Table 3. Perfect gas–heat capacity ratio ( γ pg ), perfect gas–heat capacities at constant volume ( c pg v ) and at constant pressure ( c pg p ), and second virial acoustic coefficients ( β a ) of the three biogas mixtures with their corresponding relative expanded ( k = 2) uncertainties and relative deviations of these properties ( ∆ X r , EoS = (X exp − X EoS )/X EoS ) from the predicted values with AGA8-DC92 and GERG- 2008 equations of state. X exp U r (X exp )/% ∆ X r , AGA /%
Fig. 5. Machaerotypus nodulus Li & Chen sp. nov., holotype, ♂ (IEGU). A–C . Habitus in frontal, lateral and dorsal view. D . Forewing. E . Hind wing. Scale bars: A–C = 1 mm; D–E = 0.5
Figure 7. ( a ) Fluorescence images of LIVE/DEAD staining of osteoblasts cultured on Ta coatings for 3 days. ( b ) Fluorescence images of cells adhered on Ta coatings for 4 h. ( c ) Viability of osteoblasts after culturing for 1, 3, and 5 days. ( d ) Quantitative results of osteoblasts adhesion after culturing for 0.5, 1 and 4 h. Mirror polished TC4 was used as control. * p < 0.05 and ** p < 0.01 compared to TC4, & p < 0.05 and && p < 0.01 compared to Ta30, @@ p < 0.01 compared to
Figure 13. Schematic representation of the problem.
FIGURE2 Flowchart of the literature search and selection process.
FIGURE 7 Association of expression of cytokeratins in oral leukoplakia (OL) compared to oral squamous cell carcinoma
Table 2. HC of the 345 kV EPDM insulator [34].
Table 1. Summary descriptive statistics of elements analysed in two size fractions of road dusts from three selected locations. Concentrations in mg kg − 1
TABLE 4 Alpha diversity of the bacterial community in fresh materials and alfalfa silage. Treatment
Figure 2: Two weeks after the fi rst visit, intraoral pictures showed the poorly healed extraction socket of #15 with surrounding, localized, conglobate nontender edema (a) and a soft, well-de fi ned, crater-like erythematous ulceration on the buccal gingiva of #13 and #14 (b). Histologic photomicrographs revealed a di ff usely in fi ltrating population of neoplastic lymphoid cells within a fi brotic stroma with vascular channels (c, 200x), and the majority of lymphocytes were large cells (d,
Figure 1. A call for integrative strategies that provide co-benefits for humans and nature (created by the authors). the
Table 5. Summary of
***
Within the entries above, how many lines contain the word "compared"? State the number only.

2